• **Task brief**
A single number is the answer: how many lines of the data hold "wrist"?

• **Data supplied**
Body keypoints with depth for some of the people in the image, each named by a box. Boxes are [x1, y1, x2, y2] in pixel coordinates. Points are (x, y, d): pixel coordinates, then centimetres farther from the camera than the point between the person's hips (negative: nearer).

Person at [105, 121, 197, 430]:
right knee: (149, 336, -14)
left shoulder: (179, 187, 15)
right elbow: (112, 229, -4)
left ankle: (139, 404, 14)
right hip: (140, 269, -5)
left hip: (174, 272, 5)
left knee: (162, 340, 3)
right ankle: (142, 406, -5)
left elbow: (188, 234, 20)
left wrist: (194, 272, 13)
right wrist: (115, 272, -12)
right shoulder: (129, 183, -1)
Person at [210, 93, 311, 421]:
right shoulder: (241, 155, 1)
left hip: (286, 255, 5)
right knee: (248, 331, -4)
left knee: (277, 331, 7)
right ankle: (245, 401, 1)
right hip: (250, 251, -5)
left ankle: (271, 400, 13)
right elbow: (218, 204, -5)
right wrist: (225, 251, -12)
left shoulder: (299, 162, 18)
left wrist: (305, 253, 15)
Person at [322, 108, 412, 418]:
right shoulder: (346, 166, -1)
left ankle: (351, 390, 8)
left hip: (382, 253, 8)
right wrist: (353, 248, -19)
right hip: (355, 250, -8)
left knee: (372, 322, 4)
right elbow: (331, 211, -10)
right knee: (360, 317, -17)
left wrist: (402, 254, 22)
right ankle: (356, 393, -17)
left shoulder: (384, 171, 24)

==

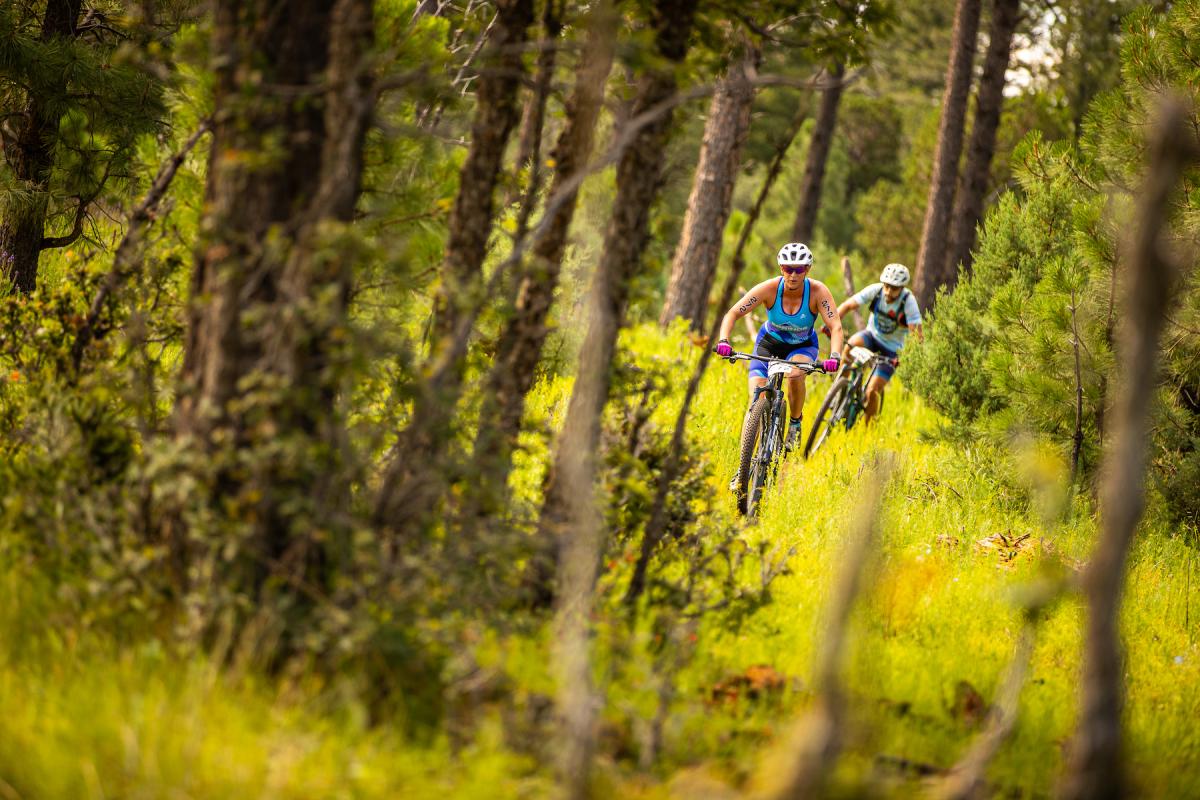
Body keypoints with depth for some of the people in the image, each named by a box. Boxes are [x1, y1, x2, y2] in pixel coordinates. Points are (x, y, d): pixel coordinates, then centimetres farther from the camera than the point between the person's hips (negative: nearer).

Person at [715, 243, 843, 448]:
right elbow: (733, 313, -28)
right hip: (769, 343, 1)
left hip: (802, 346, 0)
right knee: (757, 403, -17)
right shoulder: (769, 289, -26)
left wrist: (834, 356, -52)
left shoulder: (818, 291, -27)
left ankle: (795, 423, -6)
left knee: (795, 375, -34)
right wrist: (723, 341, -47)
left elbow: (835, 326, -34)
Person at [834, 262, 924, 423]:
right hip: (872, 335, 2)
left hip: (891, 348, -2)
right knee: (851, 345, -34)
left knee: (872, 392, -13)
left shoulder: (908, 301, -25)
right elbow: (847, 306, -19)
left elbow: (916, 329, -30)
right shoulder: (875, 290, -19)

* * *

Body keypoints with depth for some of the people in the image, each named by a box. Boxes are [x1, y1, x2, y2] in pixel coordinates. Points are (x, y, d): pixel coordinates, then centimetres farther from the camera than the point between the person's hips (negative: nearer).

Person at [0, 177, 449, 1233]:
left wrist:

• **Exercise solution**
9